Bart De Wever et Jan Jambon © Belga

Les quatre écueils de Jan Jambon

Celine Bouckaert
Celine Bouckaert Journaliste au Vif

Ce mardi, l’ancien ministre de l’Intérieur Jan Jambon (N-VA) lancera les négociations officielles en vue de former un gouvernement flamand. S’il réussit, il devrait prendre la tête d’une coalition composée de la N-VA, de l’Open VLD et du CD&V, c’est-à-dire une reconduction de la majorité « suédoise » de l’équipe sortante.
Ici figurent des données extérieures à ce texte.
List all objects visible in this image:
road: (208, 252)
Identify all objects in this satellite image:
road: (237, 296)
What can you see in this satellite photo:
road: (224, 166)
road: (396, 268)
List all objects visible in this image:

Lundi, Bart De Wever a rendu publique une note de départ devant servir de base aux négociations. Largement inspiré du programme de la N-VA, le texte comporte de forts accents nationalistes. « La Flandre doit faire preuve de courage dans ses ambitions en tant que nation. Si nous voulons être capable de déployer nos ailes flamandes en toute liberté, nous ne pouvons plus nous laisser entraver par des obstacles institutionnels », écrit De Wever qui affirme que le texte n’est pas à « prendre ou à laisser » et que l’Open VLD et le CD&V auront leur mot à dire.
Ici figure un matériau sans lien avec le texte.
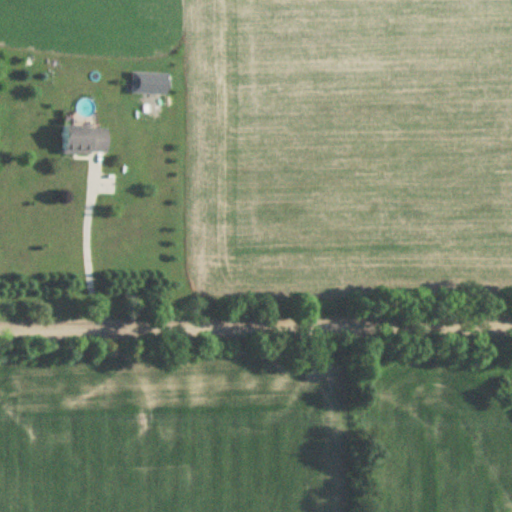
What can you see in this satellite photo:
building: (83, 141)
road: (89, 247)
road: (256, 325)
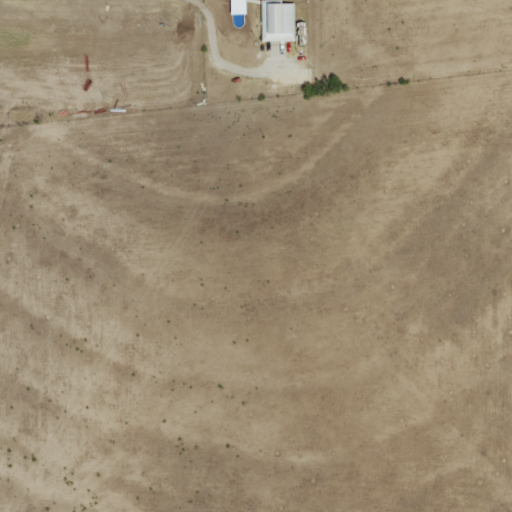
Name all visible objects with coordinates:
building: (277, 20)
road: (217, 61)
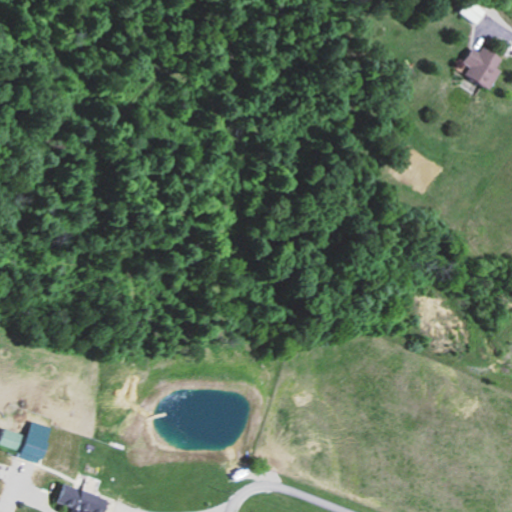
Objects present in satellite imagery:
road: (500, 32)
building: (479, 67)
building: (20, 445)
road: (282, 492)
building: (77, 495)
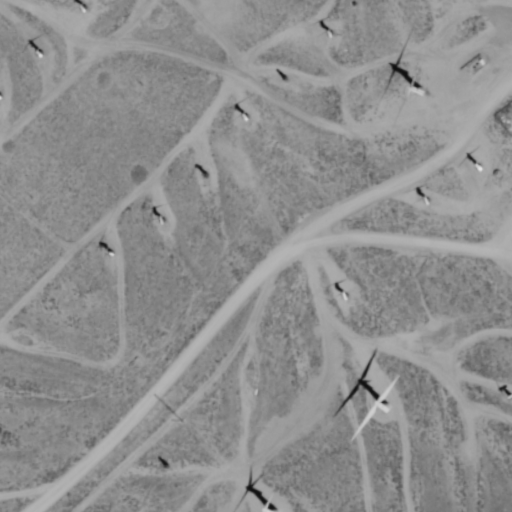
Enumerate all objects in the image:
wind turbine: (89, 8)
wind turbine: (333, 32)
wind turbine: (47, 51)
building: (476, 66)
wind turbine: (288, 78)
wind turbine: (1, 94)
wind turbine: (426, 94)
wind turbine: (246, 117)
wind turbine: (483, 165)
wind turbine: (205, 174)
wind turbine: (427, 199)
wind turbine: (165, 220)
wind turbine: (112, 255)
wind turbine: (347, 297)
wind turbine: (250, 375)
wind turbine: (387, 410)
wind turbine: (169, 465)
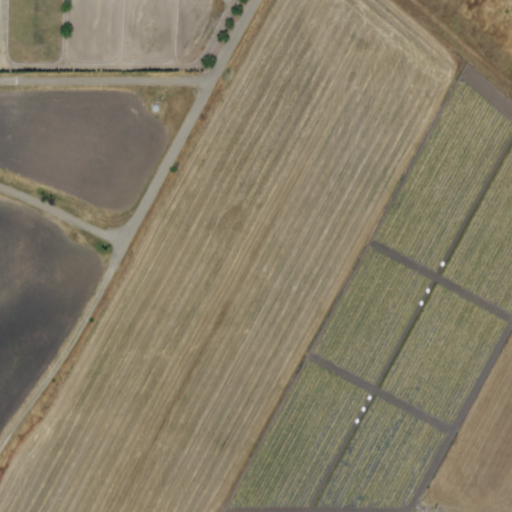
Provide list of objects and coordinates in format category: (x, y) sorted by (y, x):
road: (218, 68)
road: (106, 80)
storage tank: (158, 109)
road: (62, 215)
crop: (238, 261)
road: (97, 298)
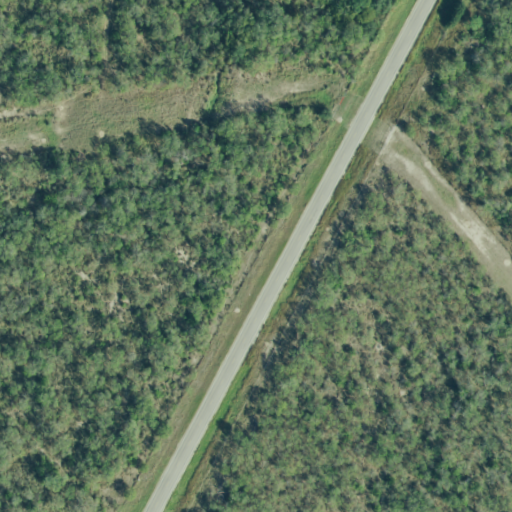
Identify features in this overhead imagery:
road: (287, 256)
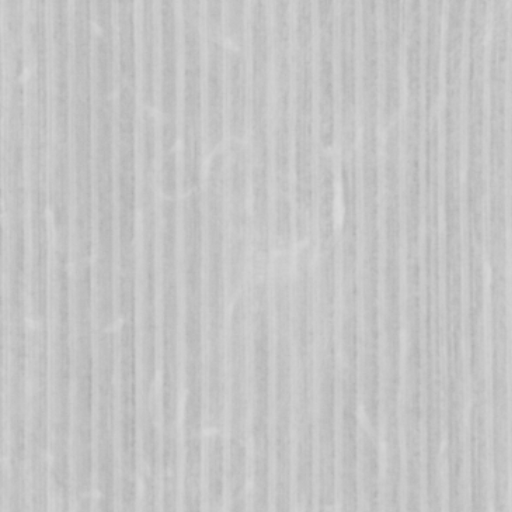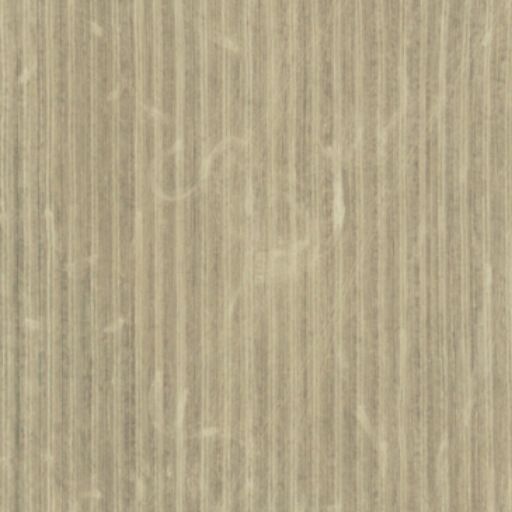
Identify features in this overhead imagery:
crop: (256, 256)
Comme le remarque le quotidien De Standaard, Jan Jambon doit donc entamer les négociations avec une note très concrète qu’en plus il n’a pas écrite lui-même. Appelé à succéder à Geert Bourgeois au poste de ministre-président flamand, Jan Jambon a la lourde tâche de redorer l’image d’un parti qui a perdu près de 300 000 voix aux élections de mai dernier et qui pourrait même être absent du gouvernement fédéral. Il devra surmonter quatre écueils, énoncés par De Standaard.

1. L’accusation de tromper l’électeur

Au mois de janvier, la N-VA a positionné Jan Jambon comme futur Premier ministre fédéral, et Bart De Wever comme ministre-président flamand. Aujourd’hui, deux mois et demi après les élections, Jan Jambon ambitionne le poste de ministre-président flamand, un emploi qui convient mieux à un nationaliste flamand.

« Le but était et est de positionner Jambon en dirigeant au poste qui offre le plus de visibilité. Quand il s’est avéré que nous ne pouvions pas reconduire la Suédoise au niveau fédéral, celui-ci se trouvait au niveau flamand », se défend Bart De Wever.

« Le résultat que nous avons obtenu le 26 mai ne permet pas de reconduire la coalition suédoise au niveau fédéral et ne facilite pas l’adoption du confédéralisme. Il me semble normal de nous adapter aux circonstances. Le parti trouvait qu’il était important pour moi de continuer les négociations au niveau fédéral. C’est moi qui ai le plus d’expérience de ces négociations et du PS. Je vais donc y consacrer tous mes efforts », a-t-il encore déclaré au Standaard.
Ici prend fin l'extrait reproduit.